----- SUPPLIED MATERIAL -----
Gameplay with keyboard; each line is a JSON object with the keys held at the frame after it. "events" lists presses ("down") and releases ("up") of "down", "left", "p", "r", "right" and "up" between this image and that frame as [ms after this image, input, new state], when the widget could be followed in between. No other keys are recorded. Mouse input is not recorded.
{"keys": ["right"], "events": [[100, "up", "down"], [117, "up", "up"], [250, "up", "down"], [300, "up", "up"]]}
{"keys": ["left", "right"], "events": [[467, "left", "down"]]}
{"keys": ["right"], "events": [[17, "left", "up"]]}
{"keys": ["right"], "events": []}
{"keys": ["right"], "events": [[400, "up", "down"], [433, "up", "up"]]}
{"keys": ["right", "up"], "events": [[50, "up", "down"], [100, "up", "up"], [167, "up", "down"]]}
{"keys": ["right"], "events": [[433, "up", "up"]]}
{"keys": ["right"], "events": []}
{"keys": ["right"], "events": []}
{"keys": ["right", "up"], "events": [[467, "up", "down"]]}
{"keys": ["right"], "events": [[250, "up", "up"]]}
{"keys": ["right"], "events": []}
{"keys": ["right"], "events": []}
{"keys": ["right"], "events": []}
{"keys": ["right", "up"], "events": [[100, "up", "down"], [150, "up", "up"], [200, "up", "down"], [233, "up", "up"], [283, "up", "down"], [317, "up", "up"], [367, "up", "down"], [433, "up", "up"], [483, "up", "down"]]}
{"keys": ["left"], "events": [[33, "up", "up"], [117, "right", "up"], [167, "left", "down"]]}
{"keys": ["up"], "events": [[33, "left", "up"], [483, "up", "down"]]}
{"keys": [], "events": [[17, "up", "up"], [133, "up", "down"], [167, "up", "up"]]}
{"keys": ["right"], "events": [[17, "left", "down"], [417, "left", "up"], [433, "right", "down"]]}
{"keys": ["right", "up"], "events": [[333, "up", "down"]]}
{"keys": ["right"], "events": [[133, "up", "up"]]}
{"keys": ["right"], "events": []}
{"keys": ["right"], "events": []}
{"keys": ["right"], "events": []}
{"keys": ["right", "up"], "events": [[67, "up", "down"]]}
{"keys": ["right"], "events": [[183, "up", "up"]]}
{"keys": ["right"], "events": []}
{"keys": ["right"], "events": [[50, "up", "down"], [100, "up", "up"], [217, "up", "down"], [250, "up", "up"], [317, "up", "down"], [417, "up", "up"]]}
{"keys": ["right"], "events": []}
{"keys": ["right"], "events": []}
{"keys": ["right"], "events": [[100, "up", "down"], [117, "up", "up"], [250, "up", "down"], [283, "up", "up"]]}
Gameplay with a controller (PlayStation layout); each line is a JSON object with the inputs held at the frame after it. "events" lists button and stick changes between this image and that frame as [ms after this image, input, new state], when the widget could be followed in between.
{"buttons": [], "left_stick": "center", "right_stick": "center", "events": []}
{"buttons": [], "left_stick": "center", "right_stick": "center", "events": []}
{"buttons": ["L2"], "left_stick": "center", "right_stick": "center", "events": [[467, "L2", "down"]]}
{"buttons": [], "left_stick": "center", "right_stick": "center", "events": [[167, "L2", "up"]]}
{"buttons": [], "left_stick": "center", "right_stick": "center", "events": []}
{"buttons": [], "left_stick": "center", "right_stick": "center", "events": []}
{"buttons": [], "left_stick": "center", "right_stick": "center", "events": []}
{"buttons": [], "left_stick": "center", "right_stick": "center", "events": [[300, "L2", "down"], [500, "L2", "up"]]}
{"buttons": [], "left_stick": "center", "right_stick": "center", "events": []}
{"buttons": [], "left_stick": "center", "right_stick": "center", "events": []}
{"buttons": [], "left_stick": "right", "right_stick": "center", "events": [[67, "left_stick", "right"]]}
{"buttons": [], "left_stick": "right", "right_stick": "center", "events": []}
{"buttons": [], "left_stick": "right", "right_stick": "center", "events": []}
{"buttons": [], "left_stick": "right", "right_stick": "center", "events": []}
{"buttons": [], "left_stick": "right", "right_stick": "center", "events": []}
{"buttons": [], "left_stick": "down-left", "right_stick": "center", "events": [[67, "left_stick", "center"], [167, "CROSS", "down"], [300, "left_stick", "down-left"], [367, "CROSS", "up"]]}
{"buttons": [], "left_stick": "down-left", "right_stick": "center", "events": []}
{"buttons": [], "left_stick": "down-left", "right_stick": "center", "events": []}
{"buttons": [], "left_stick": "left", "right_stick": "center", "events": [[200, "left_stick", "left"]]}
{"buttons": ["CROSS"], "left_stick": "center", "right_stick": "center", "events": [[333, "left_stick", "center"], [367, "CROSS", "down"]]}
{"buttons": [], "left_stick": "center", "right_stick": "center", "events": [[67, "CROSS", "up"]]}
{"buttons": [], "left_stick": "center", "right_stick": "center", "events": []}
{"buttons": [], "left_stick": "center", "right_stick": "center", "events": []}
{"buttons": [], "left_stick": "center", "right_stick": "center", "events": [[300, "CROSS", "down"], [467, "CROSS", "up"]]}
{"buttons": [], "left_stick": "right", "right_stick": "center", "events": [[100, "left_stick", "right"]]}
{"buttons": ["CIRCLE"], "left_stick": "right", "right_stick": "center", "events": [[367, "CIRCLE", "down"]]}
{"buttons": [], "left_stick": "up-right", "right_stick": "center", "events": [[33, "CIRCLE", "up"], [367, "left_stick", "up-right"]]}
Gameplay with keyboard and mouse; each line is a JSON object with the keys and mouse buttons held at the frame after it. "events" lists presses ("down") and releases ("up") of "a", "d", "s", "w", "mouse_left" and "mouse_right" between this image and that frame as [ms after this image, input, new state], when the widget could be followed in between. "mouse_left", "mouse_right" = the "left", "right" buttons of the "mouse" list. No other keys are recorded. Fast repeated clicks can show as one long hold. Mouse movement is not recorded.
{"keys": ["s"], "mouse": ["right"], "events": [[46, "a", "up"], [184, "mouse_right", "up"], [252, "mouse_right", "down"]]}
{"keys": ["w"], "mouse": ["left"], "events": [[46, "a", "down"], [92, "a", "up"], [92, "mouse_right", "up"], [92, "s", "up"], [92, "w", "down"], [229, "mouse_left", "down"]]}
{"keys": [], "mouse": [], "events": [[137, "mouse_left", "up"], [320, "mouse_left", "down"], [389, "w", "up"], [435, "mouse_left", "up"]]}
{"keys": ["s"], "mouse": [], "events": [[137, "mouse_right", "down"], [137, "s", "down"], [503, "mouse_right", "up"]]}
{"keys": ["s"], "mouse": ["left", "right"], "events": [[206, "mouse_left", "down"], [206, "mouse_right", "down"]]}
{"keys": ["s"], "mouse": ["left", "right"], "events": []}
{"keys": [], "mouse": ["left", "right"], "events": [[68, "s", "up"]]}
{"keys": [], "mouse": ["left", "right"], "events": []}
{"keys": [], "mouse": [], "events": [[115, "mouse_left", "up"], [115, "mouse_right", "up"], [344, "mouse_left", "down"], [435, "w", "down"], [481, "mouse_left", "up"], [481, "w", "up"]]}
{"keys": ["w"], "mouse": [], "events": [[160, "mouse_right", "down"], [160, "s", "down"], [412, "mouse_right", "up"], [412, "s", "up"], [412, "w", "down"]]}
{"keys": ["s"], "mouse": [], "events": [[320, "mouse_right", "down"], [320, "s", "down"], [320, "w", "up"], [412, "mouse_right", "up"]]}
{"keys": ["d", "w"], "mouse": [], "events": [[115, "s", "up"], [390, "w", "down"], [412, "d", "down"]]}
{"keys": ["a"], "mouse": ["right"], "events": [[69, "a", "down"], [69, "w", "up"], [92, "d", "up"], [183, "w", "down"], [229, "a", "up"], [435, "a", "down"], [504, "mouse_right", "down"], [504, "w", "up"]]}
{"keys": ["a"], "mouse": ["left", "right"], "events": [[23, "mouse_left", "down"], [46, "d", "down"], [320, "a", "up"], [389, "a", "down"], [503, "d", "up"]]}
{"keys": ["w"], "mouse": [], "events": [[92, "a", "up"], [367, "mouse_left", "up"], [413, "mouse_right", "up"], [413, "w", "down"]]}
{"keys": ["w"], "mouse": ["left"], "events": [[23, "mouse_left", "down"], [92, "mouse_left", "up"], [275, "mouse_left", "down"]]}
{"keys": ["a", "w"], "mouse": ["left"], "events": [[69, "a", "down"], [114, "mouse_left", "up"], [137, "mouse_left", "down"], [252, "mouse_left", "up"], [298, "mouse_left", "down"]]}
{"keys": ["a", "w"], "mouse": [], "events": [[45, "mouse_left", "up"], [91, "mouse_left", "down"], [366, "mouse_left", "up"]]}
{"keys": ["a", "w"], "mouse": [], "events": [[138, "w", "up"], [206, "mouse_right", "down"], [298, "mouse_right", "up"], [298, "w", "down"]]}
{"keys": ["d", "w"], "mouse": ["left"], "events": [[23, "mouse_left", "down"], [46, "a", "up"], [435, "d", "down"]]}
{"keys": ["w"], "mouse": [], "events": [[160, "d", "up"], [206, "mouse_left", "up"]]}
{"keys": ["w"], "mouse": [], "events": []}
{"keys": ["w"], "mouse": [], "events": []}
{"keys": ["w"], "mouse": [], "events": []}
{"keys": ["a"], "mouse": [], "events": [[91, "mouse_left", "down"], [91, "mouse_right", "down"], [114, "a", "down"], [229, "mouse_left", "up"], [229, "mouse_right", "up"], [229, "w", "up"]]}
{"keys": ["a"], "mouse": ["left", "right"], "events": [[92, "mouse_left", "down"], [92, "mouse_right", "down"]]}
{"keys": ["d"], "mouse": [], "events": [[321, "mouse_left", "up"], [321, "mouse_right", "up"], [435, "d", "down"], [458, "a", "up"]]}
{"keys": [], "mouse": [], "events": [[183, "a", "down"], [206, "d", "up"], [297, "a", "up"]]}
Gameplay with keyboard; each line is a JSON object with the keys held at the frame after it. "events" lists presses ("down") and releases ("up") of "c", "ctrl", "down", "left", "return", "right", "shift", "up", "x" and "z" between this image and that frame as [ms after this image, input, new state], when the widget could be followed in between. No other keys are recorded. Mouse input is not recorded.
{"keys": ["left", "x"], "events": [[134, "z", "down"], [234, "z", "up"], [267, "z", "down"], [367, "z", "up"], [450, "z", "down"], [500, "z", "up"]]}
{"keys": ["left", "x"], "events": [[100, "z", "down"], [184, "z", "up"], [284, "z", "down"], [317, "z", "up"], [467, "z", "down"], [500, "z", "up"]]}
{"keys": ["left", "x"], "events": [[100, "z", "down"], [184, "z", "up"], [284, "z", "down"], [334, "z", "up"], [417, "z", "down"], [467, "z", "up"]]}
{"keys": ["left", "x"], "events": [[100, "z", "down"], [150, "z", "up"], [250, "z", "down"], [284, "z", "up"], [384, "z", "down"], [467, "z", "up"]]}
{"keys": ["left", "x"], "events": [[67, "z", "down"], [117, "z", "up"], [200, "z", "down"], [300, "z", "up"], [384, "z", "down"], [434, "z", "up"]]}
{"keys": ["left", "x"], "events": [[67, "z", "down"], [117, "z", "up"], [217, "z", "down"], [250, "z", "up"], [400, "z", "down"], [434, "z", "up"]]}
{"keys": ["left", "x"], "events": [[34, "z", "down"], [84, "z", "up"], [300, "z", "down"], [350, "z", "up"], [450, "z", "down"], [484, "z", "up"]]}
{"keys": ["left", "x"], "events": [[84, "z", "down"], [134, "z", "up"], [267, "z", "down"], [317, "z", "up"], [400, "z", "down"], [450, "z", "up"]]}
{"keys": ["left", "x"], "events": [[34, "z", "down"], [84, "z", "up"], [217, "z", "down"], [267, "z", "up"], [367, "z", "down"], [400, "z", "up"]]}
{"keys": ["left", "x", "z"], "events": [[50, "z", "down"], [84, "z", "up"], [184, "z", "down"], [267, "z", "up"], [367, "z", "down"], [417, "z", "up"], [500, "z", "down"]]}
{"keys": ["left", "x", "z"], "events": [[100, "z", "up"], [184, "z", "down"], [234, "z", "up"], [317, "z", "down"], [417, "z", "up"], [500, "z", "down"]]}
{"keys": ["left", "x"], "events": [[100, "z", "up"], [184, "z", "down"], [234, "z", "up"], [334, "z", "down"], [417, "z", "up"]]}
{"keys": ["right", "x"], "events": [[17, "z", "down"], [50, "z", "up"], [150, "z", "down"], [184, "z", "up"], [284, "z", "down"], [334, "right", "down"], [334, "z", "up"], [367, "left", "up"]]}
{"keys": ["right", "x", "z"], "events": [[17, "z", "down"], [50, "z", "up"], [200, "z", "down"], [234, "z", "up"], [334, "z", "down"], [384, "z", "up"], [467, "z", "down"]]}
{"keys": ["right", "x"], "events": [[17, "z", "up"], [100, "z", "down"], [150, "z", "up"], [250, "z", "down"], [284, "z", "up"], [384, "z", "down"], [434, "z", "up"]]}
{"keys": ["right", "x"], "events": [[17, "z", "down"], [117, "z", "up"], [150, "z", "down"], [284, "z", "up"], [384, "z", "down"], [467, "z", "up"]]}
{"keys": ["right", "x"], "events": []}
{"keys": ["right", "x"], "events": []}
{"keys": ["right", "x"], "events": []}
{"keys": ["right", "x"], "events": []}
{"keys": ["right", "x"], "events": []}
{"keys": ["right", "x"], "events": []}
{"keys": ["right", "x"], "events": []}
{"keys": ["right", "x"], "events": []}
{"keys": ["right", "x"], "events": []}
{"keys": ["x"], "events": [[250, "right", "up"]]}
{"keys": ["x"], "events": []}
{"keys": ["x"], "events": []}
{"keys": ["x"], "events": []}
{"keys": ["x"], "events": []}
-----
> TASK TO CARRY OUT
Looking through the records, copy out every line in which the word "CIRCLE" is found.

> RESPONSE TO THIS EXERCISE
{"buttons": ["CIRCLE"], "left_stick": "right", "right_stick": "center", "events": [[367, "CIRCLE", "down"]]}
{"buttons": [], "left_stick": "up-right", "right_stick": "center", "events": [[33, "CIRCLE", "up"], [367, "left_stick", "up-right"]]}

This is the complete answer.